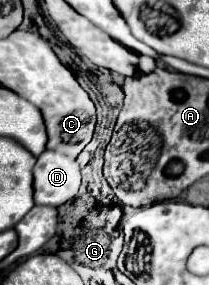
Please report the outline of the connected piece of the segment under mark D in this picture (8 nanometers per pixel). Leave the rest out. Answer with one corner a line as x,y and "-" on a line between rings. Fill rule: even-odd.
44,151
34,165
34,203
60,207
74,199
80,189
80,167
74,159

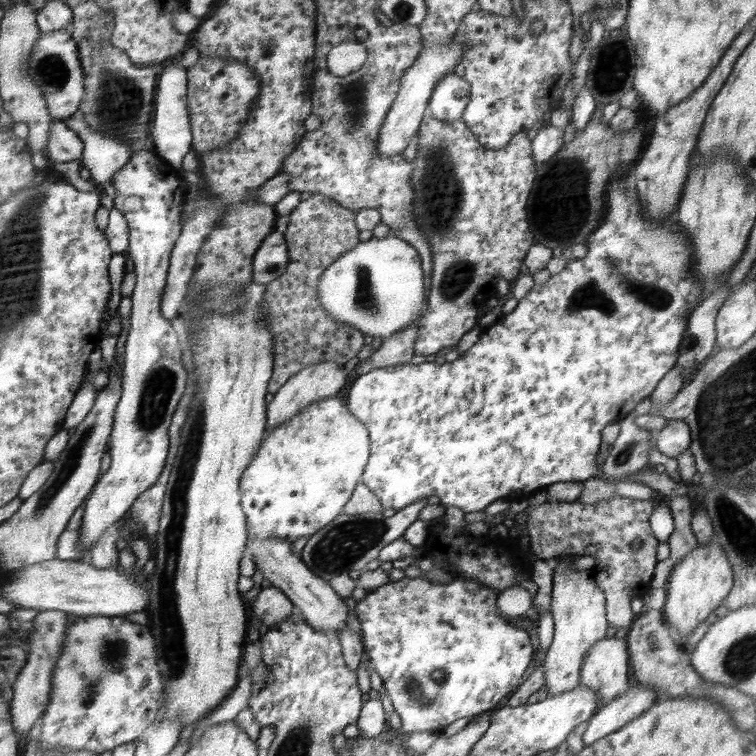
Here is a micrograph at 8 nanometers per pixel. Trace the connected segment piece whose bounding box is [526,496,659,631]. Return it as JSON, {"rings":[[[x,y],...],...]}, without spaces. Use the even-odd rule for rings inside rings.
{"rings":[[[625,496],[603,498],[594,504],[546,500],[535,505],[528,517],[530,542],[526,549],[550,562],[566,554],[594,557],[597,563],[591,570],[595,581],[607,594],[608,623],[617,631],[629,628],[634,620],[630,602],[634,596],[645,596],[655,576],[654,568],[659,564],[656,558],[658,540],[648,524],[654,503],[654,500],[633,500]]]}

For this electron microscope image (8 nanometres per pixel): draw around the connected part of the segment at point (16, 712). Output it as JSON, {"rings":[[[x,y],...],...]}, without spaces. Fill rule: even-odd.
{"rings":[[[42,611],[34,620],[36,630],[33,631],[30,639],[30,660],[14,683],[14,697],[11,703],[16,730],[19,735],[24,734],[25,738],[30,736],[36,722],[42,720],[51,705],[54,681],[57,677],[66,631],[69,626],[68,614],[62,611]]]}

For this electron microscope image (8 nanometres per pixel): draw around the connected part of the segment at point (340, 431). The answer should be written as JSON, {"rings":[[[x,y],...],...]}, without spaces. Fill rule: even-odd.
{"rings":[[[336,396],[324,398],[269,432],[242,477],[248,530],[288,541],[309,538],[343,512],[354,496],[370,454],[369,432]]]}

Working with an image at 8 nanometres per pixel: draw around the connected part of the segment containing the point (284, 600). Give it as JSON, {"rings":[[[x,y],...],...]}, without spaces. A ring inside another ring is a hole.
{"rings":[[[265,585],[252,604],[254,615],[269,628],[282,623],[292,614],[292,601],[274,586]]]}

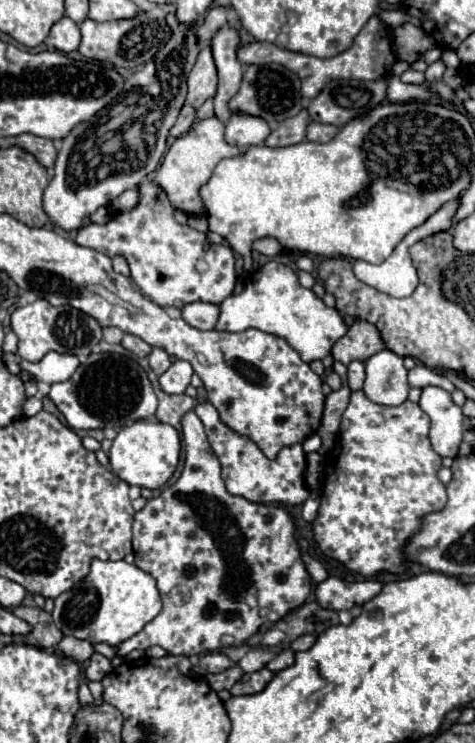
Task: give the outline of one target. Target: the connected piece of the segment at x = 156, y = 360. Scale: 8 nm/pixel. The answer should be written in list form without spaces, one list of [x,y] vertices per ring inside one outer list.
[[[155,347],[155,349],[151,351],[151,355],[149,355],[149,367],[151,367],[157,375],[163,375],[163,373],[169,369],[169,365],[171,365],[171,357],[167,355],[167,351],[161,349],[161,347]]]

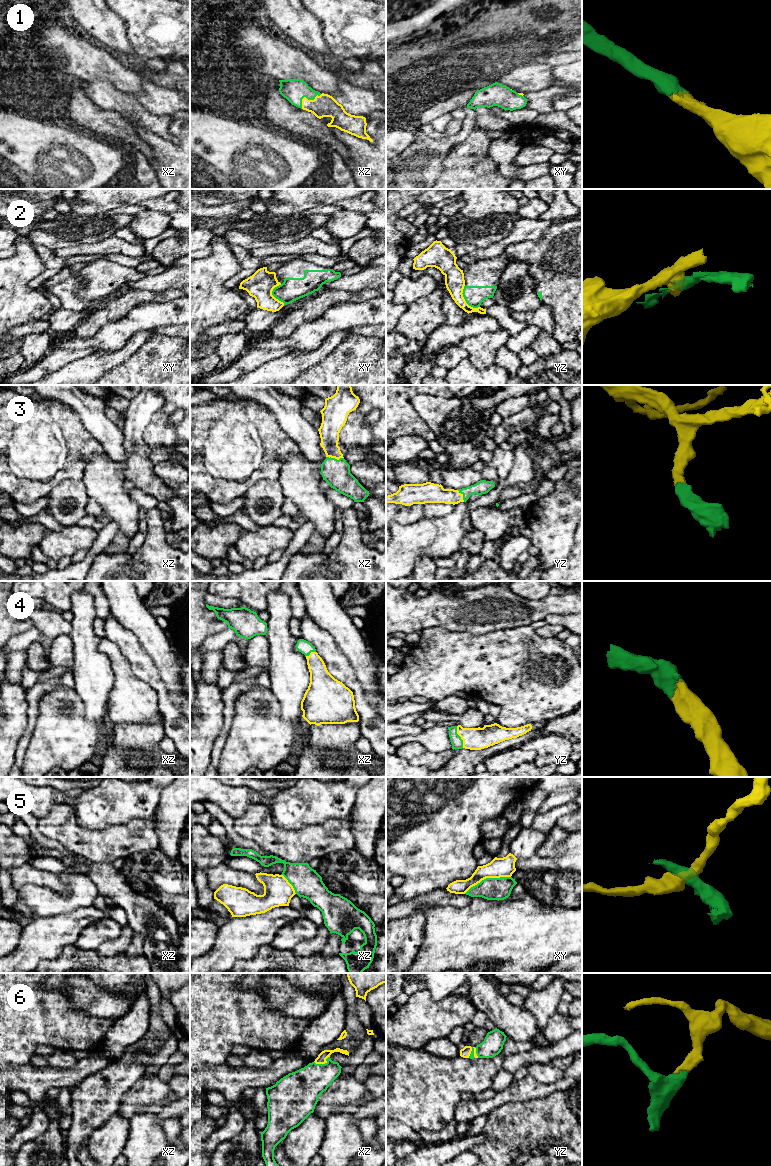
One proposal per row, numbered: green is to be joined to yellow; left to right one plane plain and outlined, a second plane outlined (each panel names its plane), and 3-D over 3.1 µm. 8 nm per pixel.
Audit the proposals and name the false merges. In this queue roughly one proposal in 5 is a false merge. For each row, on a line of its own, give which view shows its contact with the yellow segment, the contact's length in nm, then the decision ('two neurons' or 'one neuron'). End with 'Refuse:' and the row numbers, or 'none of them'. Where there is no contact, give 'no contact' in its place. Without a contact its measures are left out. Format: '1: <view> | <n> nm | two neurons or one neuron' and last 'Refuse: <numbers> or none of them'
1: xz | 200 nm | one neuron
2: yz | 220 nm | two neurons
3: xz | 140 nm | one neuron
4: yz | 190 nm | one neuron
5: xy | 400 nm | two neurons
6: xz | 140 nm | one neuron
Refuse: 2, 5

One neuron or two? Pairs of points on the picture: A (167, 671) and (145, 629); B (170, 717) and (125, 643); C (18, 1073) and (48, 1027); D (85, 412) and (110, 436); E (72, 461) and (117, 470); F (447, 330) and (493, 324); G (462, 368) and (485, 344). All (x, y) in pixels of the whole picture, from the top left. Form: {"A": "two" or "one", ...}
{"A": "one", "B": "one", "C": "two", "D": "one", "E": "two", "F": "one", "G": "two"}

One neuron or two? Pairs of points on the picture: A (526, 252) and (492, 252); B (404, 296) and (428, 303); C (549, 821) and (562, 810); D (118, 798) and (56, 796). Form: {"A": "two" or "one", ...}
{"A": "two", "B": "two", "C": "one", "D": "one"}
________________________
- REQUIREMENT
Please output, exactly as written, the lines above from the one holding "Task: give the" through the one holding "One proposal per", both included, with the pictures omitted.

- EXERCISE RESULT
Task: give the outline of one target. Target: the connected piece of the segment at x = 156, y = 360. Scale: 8 nm/pixel. The answer should be written in list form without spaces, one list of [x,y] vertices per ring inside one outer list.
[[[155,347],[155,349],[151,351],[151,355],[149,355],[149,367],[151,367],[157,375],[163,375],[163,373],[169,369],[169,365],[171,365],[171,357],[167,355],[167,351],[161,349],[161,347]]]

One proposal per row, numbered: green is to be joined to yellow; left to right one plane plain and outlined, a second plane outlined (each panel names its plane), and 3-D over 3.1 µm. 8 nm per pixel.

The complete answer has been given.